What you should do: Pictures do not belong in the output. Reproduce exactly the lines from the start of the records through the line with "tools, and techs.".

========================

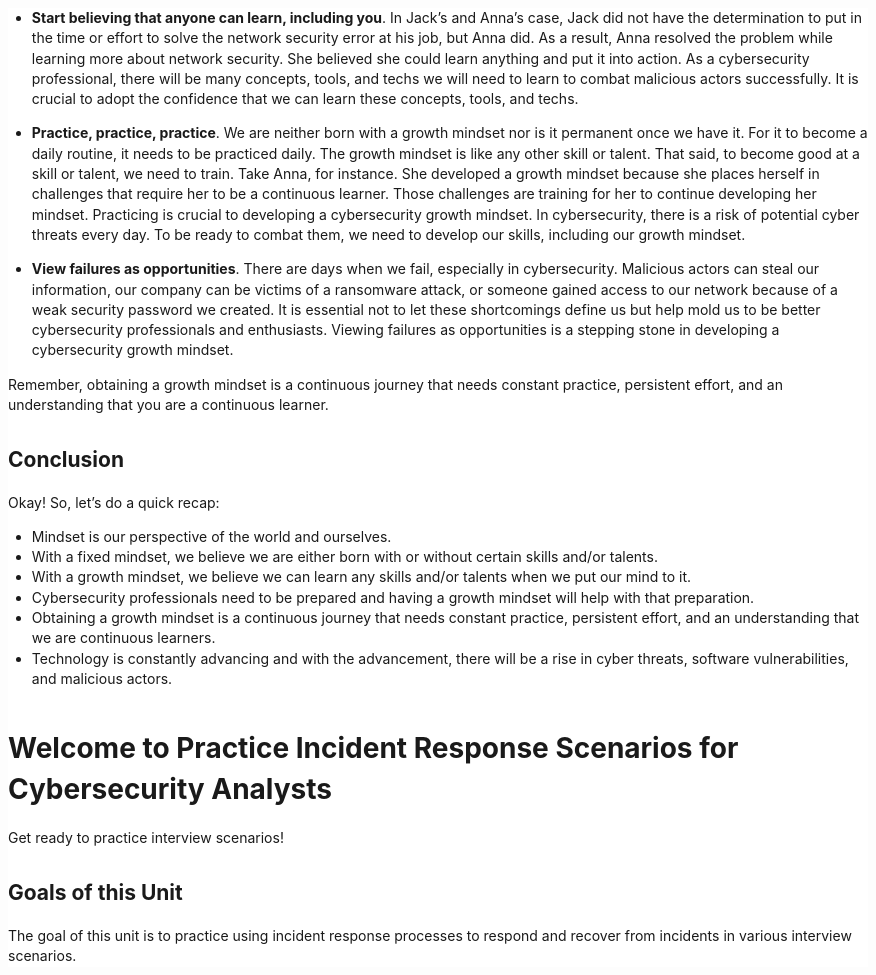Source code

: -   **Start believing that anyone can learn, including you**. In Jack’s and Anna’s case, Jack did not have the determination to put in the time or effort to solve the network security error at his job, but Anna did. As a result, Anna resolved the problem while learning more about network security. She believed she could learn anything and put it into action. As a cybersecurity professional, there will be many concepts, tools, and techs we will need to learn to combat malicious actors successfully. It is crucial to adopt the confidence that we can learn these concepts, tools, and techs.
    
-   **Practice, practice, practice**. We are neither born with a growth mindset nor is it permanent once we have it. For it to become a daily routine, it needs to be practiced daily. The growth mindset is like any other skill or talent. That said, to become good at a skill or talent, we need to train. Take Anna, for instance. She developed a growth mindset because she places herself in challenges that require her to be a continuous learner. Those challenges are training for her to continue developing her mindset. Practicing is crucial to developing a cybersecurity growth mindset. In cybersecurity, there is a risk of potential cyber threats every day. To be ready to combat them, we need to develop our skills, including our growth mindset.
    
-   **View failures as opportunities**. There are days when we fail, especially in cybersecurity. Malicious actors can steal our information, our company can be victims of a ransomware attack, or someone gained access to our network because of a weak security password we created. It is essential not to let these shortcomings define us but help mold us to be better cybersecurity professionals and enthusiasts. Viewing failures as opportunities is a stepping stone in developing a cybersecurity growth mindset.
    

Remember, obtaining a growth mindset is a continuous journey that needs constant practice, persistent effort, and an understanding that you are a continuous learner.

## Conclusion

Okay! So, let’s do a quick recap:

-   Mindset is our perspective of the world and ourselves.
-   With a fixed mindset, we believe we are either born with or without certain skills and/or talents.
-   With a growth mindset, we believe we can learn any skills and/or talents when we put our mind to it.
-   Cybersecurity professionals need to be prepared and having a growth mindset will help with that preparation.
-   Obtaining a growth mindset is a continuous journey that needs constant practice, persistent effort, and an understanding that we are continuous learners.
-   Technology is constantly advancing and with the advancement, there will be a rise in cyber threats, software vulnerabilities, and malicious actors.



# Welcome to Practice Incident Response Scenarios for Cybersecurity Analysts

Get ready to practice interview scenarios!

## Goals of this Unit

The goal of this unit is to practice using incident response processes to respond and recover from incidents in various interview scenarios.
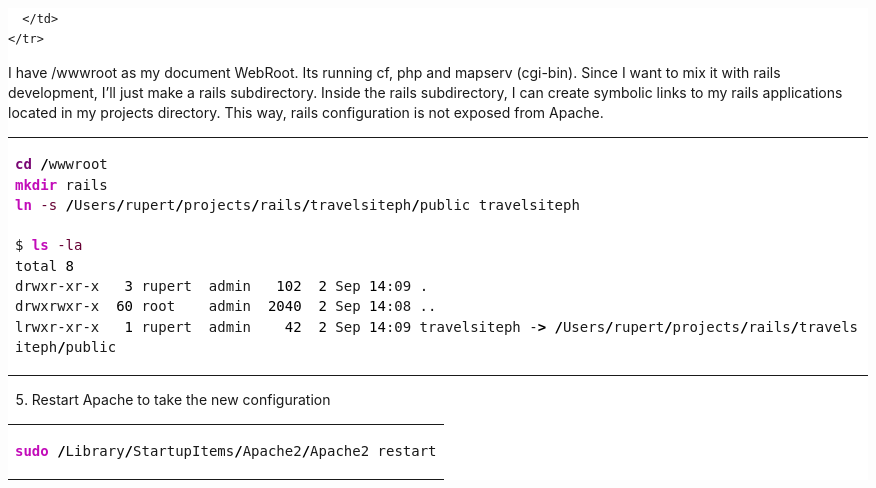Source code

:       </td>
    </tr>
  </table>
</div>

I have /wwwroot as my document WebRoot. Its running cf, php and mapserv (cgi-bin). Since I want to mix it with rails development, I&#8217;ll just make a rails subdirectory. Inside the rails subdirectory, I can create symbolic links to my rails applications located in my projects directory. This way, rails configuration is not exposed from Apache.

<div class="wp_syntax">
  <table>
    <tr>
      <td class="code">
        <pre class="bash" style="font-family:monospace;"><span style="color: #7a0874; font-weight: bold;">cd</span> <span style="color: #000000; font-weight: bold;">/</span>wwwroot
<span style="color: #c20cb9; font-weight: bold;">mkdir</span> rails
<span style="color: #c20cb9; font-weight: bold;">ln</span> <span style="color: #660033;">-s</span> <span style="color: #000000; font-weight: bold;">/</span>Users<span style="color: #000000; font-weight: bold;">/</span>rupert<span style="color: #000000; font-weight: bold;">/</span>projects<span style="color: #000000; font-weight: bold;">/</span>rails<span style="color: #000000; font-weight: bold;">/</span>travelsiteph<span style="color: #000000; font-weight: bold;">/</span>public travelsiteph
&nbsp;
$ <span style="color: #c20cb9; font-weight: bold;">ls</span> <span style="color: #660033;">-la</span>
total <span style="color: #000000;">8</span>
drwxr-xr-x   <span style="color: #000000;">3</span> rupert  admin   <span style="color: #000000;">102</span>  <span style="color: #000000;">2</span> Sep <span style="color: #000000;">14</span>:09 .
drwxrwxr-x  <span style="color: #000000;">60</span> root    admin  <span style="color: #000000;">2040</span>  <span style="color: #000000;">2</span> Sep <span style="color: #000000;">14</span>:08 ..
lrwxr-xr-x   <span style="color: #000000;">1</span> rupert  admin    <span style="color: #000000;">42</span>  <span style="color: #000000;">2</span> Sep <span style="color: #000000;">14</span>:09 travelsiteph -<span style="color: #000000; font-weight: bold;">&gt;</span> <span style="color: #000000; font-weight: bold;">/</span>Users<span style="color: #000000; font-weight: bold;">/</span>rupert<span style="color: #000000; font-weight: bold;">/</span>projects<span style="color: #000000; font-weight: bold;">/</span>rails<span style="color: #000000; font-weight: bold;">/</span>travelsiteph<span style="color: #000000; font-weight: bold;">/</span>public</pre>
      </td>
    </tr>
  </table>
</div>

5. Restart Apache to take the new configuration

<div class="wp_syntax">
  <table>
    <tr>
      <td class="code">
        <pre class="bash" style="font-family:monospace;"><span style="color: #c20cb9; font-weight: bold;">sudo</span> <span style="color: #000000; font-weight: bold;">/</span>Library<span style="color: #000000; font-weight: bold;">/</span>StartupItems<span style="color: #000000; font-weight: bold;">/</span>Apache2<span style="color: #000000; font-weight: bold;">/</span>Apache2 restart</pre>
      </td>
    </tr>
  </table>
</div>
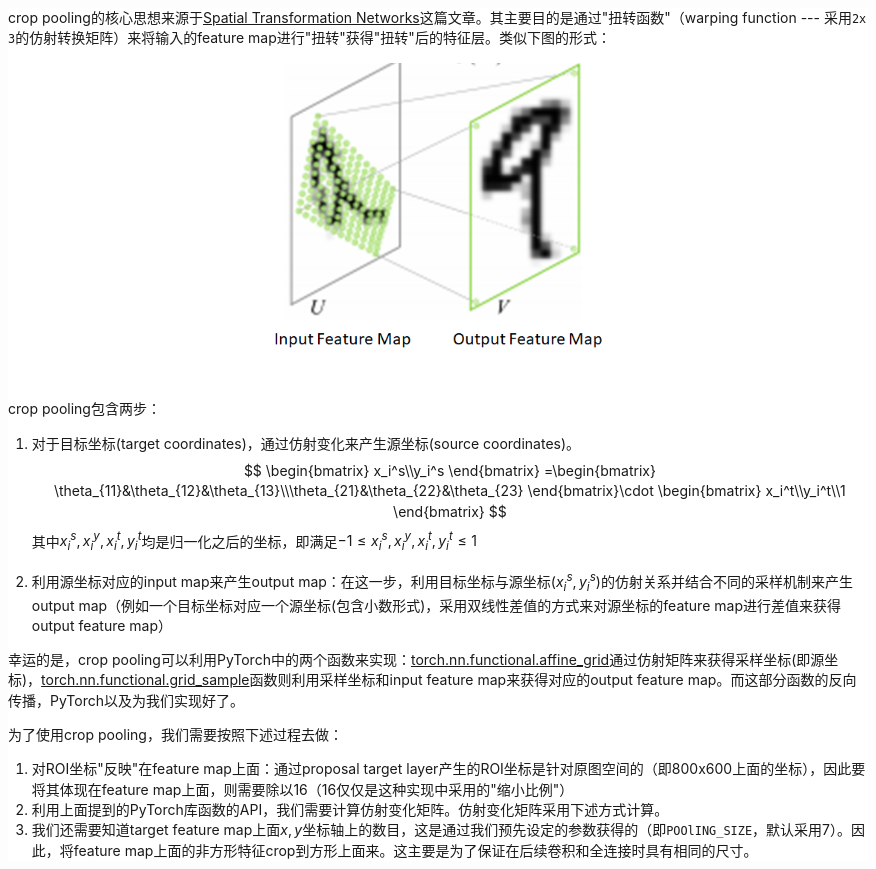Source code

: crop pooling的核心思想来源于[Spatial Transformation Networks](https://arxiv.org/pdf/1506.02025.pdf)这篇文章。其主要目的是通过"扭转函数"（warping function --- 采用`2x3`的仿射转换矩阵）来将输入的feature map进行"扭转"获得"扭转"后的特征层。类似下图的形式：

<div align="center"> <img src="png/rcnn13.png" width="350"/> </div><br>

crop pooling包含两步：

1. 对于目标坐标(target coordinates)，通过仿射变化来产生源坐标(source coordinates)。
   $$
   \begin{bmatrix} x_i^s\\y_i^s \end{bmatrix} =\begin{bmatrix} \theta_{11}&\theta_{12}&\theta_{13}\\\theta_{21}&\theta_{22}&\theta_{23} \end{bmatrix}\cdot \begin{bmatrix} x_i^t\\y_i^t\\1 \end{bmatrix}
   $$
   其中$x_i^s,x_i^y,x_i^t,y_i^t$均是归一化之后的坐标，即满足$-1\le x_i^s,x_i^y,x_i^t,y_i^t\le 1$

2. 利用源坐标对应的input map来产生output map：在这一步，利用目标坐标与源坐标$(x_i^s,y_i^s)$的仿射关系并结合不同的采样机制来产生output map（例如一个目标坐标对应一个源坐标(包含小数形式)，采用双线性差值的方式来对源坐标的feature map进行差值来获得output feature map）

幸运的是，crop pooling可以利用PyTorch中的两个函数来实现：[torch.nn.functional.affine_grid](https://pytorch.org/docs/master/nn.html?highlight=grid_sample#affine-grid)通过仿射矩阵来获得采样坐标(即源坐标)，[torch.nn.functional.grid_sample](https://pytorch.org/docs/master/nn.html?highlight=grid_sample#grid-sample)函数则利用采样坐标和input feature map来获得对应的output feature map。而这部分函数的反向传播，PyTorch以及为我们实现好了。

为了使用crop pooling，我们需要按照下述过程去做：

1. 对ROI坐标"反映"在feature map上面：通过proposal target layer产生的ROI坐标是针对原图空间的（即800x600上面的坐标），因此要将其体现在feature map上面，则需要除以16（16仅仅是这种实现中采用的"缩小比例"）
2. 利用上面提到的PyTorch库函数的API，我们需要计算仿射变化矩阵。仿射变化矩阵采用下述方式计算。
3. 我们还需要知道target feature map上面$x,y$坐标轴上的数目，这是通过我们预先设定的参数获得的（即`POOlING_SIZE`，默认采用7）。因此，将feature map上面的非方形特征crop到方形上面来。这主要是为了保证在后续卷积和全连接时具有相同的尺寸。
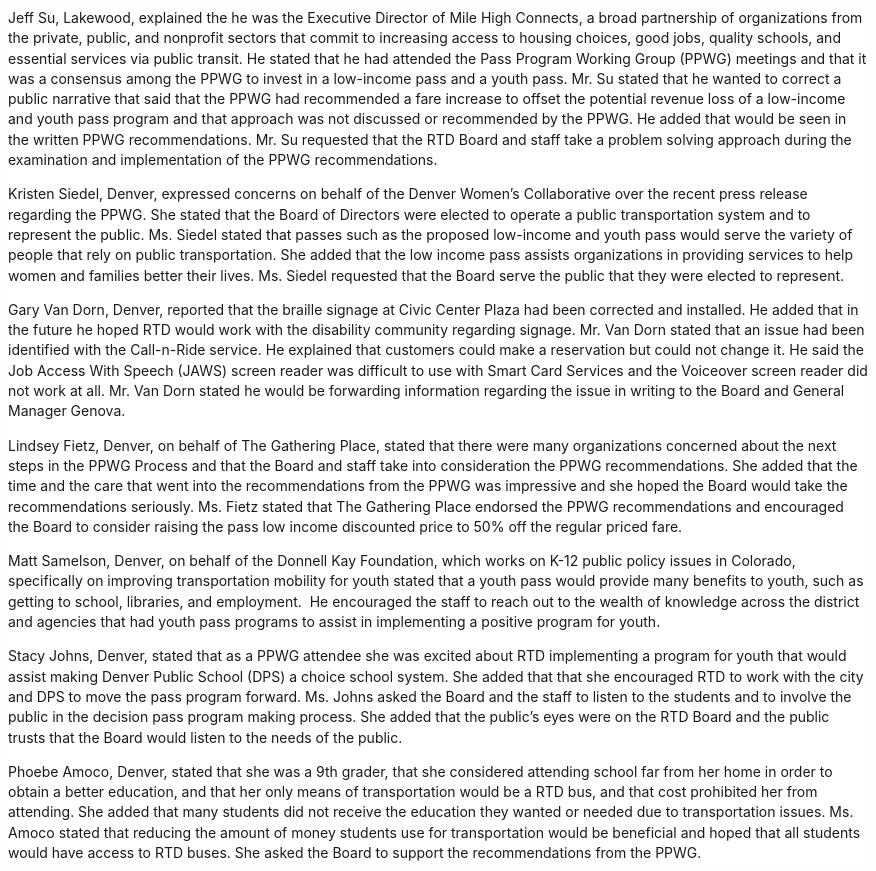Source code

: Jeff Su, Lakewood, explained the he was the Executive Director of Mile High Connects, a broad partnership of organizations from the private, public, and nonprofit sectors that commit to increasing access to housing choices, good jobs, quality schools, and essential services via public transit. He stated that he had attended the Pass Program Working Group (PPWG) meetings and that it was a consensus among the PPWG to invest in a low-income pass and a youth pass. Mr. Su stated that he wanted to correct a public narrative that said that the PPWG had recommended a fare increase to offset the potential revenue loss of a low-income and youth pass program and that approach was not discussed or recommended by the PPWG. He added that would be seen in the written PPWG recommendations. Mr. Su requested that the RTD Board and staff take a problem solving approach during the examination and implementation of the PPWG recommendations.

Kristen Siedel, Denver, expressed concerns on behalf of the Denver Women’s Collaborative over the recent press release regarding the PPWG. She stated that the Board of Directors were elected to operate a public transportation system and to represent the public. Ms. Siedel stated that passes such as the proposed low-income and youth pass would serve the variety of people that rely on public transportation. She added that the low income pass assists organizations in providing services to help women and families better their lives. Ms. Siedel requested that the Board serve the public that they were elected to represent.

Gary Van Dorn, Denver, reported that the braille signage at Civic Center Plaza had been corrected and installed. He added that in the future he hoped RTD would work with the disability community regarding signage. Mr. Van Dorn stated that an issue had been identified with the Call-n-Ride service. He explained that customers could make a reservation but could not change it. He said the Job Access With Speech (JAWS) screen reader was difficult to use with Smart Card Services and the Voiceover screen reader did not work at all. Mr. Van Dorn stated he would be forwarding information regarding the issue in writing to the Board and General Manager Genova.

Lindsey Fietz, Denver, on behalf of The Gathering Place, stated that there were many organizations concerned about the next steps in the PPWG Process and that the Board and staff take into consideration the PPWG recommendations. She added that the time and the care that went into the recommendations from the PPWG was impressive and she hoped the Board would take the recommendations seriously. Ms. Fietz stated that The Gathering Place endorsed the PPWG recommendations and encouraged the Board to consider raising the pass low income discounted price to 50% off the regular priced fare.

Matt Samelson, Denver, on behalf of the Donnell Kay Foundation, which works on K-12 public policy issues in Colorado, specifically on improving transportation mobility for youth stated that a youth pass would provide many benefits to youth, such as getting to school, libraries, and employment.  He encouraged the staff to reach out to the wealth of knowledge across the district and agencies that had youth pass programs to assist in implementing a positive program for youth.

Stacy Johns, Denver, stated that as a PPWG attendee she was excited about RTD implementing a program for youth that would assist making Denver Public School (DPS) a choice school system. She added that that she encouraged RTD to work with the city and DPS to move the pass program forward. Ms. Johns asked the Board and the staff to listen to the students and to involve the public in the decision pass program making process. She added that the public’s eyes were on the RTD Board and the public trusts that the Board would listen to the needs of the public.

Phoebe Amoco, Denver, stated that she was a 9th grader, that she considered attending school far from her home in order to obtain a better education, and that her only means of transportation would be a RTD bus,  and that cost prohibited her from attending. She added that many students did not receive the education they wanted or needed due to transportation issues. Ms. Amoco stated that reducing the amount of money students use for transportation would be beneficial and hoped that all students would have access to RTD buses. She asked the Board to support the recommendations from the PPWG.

========================

Answer space:
Source code

: -   **Start believing that anyone can learn, including you**. In Jack’s and Anna’s case, Jack did not have the determination to put in the time or effort to solve the network security error at his job, but Anna did. As a result, Anna resolved the problem while learning more about network security. She believed she could learn anything and put it into action. As a cybersecurity professional, there will be many concepts, tools, and techs we will need to learn to combat malicious actors successfully. It is crucial to adopt the confidence that we can learn these concepts, tools, and techs.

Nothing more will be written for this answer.